**WHAT NEEDS TO BE DONE**
Turn the listing, from its first line through the line containing "crop: left 13.694%, top 0%, right 13.455%", into a two-column CSV with the headers source and result. Each row pairs one text with its answer, and each goes in a single quoted field with line breaks replaced by spaces.

**RECORDS FOR THIS EXERCISE**
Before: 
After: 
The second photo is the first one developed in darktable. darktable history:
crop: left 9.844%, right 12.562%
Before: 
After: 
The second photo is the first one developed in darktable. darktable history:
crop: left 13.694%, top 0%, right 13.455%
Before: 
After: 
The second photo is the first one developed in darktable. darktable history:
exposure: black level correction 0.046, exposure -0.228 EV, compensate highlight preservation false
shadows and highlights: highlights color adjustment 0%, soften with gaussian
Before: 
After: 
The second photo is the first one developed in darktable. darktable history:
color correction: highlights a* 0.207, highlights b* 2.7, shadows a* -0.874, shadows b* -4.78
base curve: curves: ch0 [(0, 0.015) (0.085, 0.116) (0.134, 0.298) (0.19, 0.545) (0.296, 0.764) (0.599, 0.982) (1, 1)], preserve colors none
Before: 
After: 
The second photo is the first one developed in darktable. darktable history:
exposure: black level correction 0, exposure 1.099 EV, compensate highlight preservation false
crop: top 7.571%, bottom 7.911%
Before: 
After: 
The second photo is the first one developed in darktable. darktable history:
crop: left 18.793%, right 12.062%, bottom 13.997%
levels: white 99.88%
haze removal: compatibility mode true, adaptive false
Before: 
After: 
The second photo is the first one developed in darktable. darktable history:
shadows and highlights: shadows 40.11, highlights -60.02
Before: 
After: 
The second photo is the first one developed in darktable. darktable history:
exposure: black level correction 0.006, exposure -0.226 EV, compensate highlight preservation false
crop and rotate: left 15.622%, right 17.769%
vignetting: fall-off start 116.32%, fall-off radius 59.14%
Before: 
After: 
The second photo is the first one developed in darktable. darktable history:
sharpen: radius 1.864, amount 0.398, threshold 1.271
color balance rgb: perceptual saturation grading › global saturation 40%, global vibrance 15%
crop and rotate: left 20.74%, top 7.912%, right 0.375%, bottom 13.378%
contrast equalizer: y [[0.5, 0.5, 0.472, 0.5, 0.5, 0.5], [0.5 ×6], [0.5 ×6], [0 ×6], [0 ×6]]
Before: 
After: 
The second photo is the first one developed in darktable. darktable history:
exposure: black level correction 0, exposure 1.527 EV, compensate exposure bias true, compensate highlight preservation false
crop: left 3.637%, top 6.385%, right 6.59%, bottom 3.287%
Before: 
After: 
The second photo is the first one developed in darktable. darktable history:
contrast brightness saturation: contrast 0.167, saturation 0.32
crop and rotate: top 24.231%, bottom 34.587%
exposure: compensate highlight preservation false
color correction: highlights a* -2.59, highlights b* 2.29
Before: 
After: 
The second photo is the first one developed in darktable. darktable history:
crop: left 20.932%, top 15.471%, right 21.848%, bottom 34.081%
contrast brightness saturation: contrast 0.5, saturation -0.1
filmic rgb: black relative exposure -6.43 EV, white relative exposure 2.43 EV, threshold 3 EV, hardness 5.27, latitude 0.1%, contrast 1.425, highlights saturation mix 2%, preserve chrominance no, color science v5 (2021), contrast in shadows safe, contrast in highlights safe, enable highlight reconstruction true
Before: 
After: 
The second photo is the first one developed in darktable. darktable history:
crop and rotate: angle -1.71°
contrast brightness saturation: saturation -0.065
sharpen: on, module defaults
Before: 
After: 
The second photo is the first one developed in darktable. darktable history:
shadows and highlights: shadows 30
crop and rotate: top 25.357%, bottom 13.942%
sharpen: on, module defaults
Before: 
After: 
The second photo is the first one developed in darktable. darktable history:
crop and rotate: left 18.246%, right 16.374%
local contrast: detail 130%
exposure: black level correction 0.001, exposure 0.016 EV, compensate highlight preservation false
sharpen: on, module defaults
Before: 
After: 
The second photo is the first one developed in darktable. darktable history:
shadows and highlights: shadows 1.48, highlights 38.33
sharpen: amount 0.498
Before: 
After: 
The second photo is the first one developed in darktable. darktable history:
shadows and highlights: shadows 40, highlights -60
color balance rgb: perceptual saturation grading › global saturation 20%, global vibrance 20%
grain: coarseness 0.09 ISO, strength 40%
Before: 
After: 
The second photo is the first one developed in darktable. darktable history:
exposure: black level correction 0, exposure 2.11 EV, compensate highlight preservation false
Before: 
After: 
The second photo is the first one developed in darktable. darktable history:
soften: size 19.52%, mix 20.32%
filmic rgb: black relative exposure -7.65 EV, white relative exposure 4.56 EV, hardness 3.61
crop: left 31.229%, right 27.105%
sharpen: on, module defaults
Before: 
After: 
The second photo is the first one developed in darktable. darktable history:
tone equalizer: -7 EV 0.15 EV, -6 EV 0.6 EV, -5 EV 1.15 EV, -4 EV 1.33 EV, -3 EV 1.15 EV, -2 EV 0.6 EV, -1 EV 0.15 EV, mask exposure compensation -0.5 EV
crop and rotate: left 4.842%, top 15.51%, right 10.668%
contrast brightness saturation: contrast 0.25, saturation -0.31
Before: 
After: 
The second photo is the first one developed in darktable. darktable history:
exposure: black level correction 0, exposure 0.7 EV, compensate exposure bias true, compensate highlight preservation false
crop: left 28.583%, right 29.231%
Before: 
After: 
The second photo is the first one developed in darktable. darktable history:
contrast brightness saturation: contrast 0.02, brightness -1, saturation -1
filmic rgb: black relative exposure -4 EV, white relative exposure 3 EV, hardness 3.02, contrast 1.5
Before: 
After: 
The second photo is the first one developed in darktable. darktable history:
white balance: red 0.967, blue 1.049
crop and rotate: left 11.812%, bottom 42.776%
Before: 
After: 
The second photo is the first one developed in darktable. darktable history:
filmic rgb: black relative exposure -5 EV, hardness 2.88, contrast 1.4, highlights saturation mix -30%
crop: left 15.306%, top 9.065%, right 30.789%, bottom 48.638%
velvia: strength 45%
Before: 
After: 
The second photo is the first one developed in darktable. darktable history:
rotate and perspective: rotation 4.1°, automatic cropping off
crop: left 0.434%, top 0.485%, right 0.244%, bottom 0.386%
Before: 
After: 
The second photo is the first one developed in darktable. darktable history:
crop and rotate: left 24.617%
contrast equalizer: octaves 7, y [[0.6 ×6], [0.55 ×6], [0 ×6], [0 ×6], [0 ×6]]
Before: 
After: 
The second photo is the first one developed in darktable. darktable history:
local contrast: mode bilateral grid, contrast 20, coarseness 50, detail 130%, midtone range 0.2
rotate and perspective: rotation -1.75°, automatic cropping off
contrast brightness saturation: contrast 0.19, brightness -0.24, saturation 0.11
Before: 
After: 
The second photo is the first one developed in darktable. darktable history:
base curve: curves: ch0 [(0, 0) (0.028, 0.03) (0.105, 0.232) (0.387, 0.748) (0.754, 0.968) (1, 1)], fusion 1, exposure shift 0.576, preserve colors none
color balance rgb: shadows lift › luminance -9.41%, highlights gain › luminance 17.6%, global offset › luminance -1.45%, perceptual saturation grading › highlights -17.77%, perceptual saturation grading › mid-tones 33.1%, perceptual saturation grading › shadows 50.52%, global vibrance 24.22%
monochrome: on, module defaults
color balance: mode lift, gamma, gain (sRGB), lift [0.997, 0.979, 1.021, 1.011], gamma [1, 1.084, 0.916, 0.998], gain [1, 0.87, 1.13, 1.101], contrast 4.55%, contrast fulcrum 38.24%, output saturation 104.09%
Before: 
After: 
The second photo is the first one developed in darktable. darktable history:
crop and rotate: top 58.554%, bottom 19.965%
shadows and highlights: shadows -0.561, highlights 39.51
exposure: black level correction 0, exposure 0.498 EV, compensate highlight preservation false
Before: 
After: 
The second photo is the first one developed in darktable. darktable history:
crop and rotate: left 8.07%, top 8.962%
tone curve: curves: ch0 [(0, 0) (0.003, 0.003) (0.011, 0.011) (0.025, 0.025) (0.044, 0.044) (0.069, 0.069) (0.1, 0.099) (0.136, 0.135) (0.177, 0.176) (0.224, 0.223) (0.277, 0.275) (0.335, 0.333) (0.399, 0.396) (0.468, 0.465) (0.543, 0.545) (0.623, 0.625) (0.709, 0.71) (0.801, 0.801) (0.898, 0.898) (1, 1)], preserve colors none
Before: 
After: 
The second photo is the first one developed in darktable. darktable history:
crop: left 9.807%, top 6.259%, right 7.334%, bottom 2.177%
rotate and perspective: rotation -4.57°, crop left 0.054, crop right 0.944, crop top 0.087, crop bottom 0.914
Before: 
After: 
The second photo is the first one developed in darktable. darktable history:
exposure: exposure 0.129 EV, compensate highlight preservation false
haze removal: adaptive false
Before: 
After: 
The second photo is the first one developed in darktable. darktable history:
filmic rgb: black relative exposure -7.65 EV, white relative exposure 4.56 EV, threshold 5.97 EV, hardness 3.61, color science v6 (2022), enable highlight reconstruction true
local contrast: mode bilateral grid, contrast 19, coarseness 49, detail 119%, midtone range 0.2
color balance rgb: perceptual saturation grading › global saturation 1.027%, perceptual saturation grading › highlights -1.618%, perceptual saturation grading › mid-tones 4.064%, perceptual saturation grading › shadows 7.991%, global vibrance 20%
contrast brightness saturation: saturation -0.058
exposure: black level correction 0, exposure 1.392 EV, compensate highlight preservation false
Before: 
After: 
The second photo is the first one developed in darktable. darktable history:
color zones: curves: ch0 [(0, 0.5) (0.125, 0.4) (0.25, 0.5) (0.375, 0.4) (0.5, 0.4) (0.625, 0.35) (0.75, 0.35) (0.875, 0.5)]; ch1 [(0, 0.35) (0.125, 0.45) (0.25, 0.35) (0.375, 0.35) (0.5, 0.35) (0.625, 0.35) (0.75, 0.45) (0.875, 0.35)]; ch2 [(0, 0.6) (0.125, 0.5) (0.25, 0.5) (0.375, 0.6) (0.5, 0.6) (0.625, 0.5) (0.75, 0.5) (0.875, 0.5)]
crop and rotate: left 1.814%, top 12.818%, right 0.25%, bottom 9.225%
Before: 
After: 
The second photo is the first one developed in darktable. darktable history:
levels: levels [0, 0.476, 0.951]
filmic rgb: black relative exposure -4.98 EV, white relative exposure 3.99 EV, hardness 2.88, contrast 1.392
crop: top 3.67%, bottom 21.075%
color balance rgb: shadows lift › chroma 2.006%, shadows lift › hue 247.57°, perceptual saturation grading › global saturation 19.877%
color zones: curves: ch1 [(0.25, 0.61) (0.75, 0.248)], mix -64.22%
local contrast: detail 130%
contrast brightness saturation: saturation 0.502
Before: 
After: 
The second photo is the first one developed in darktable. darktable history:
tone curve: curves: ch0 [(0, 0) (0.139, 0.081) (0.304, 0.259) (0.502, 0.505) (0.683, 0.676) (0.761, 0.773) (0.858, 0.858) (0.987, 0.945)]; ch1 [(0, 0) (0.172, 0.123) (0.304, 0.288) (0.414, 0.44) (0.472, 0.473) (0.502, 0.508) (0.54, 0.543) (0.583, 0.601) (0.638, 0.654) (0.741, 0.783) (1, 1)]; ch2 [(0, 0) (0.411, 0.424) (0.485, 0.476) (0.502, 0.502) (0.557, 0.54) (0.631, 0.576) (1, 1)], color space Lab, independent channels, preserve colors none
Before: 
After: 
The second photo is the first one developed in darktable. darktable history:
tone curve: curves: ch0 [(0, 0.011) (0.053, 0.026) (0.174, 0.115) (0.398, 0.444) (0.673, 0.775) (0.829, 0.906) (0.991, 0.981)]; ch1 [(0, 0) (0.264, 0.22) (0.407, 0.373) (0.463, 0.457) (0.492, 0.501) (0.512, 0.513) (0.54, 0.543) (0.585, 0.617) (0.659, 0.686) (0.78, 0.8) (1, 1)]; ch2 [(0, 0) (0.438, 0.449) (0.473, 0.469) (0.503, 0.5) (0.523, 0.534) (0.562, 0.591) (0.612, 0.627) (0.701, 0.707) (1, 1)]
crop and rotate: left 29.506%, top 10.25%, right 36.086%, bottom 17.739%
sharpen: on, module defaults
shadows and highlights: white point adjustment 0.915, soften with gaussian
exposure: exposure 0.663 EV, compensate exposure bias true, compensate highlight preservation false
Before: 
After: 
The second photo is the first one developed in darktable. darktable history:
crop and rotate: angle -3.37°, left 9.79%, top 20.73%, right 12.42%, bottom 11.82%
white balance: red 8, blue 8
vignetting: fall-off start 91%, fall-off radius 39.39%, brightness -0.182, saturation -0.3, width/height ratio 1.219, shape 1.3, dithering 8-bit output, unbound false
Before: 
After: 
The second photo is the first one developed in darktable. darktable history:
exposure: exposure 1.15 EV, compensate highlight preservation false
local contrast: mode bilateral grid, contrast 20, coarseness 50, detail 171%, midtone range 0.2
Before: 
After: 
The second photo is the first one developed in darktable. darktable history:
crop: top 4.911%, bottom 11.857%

**WORKED SOLUTION**
source,result
"Before: After: The second photo is the first one developed in darktable. darktable history:","crop: left 9.844%, right 12.562%"
"Before: After: The second photo is the first one developed in darktable. darktable history:","crop: left 13.694%, top 0%, right 13.455%"